A fronte di una sempre minor disponibilità di fonti di finanziamento pubbliche, un miglior utilizzo delle risorse a disposizione a tutela del diritto alla salute richiede di separare il più possibile le burocrazie politiche dalla sanità: questo era l’intento della riforma Amato del 1992, finalizzata a rendere il sistema meno centralizzato e più flessibile. Il modello di riferimento era quello dei sistemi sanitari misti come quello tedesco, ossia un mix tra i sistemi classici di welfare state (Beveridge) e quelli di assicurazione sociale (Bismarck), in cui è garantita dal pubblico la copertura universale, ma la fornitura del servizio può essere affidata anche ad attori privati.
In Italia, un esempio di successo di tale modello è rappresentato dalla Lombardia, dove vige la separazione tra funzioni di erogazione e produzione delle prestazioni (proprie delle Aziende Ospedaliere) da quelle di controllo (di competenza di Asl e Regioni), la competizione e parità di trattamento tra strutture pubbliche e private e, quindi, anche la libertà di scelta dei pazienti. Seppur un modello perfettibile, esso ha permesso un maggior controllo dei costi a fronte di una buona qualità del servizio.
Per ridurre conflitti di interesse e rendite politiche a beneficio dei pazienti, è quindi necessario ripensare il modello sanitario in modo da prevedere un ridimensionamento dell’intervento pubblico a favore di un crescente ruolo dei privati. La garanzia del principio della parità di trattamento è realizzabile affidando ai due attori le stesse funzioni con la medesima modalità di pagamento, ossia i ROD. Per favorire una maggior razionalizzazione della spesa, sarebbe inoltre auspicabile escludere le famiglie con un certo reddito da medicina di base, specialistica e diagnostica, così da tagliare verticalmente alcune forme di assistenza pur rispettando il principio dell’universalità delle prestazioni. Se, poi, si introducesse la possibilità di fallimento per le strutture inefficienti, si darebbe la priorità ad esigenze e preferenze dei pazienti, che avrebbero quindi la libertà di scegliere gli erogatori che soddisfano al meglio i loro bisogni e facendo uscire dal settore quelli inadeguati: solo così non saranno i burocrati, ma i cittadini, a determinare la sopravvivenza delle strutture più affidabili, incentivando così un circolo virtuoso a vantaggio di una crescente qualità delle cure fornite.
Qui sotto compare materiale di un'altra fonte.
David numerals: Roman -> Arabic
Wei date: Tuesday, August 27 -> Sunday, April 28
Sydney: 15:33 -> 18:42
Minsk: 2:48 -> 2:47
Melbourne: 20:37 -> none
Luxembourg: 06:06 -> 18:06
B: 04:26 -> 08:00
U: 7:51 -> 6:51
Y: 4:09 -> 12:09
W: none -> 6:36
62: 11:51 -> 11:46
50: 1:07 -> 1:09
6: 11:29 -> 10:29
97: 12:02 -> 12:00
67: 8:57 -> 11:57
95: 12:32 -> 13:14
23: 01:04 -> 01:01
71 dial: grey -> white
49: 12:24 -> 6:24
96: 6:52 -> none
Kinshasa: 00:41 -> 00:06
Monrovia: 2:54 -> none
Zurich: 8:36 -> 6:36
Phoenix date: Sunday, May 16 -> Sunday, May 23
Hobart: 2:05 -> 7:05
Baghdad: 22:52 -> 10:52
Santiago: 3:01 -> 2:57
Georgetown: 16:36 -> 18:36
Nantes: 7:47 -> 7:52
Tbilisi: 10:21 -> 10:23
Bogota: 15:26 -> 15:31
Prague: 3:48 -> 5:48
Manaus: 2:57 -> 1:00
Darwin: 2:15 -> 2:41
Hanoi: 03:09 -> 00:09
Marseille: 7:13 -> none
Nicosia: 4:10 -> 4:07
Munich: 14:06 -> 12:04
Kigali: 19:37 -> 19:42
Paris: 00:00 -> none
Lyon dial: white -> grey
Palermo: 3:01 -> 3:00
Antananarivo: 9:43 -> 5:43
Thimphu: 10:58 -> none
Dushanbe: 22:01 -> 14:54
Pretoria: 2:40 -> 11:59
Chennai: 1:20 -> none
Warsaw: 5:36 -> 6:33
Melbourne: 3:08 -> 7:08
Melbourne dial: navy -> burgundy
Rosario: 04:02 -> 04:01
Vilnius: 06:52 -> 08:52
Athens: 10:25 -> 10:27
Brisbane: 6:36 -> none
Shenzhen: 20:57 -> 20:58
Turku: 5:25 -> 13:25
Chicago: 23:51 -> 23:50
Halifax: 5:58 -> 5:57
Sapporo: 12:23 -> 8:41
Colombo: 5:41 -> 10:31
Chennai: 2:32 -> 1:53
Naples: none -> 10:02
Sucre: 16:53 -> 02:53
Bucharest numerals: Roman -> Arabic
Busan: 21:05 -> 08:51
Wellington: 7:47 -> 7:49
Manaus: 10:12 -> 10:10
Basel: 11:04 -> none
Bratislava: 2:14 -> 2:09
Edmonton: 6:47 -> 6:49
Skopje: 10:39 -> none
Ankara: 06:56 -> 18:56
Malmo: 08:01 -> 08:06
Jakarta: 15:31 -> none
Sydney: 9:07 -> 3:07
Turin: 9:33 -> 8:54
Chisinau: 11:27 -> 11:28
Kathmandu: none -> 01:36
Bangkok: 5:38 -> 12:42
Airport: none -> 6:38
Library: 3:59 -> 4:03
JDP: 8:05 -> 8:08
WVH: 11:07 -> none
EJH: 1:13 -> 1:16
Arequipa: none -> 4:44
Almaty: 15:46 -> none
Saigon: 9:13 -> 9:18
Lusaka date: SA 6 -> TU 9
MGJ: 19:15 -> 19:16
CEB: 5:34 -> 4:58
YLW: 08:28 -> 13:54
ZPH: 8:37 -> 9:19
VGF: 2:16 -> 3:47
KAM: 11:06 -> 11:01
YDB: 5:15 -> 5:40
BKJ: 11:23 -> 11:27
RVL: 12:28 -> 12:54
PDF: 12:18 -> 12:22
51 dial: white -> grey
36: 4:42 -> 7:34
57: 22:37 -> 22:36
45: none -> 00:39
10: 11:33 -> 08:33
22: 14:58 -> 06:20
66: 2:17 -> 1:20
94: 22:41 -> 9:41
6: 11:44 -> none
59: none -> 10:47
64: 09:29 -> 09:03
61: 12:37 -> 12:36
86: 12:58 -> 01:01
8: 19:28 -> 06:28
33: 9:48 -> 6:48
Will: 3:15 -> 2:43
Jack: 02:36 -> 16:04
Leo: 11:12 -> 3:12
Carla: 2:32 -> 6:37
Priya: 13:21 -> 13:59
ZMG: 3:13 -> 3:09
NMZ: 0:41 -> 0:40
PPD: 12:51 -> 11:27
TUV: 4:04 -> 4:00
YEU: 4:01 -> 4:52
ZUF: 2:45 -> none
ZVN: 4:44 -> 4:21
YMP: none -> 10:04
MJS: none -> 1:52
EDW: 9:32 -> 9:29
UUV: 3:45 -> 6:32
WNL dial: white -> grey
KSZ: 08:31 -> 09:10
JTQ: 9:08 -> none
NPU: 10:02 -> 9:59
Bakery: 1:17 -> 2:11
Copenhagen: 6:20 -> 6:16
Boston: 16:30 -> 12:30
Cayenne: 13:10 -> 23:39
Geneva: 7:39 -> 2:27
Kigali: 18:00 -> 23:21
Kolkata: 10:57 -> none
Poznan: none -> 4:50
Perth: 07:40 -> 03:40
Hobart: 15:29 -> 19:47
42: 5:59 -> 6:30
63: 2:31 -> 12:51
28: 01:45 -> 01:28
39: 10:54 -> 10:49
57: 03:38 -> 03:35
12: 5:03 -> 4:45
A tal fine, va garantita la piena trasparenza: i bilanci devono essere redatti secondo i criteri civilistici, così da renderli confrontabili tra loro e poter controllare i flussi di spesa, oltre a essere obbligatoriamente pubblicati online. Il raggiungimento di tutti questi obiettivi sarebbe facilitato da una maggior informatizzazione del settore.
La piena tutela dell’interesse sociale è imprescindibile da una razionalizzazione della spesa pubblica e dalla responsabilizzazione dei fruitori del servizi, senza i quali non è possibile premiare l’eccellenza e godere pienamente dei vantaggi di un contesto effettivamente competitivo.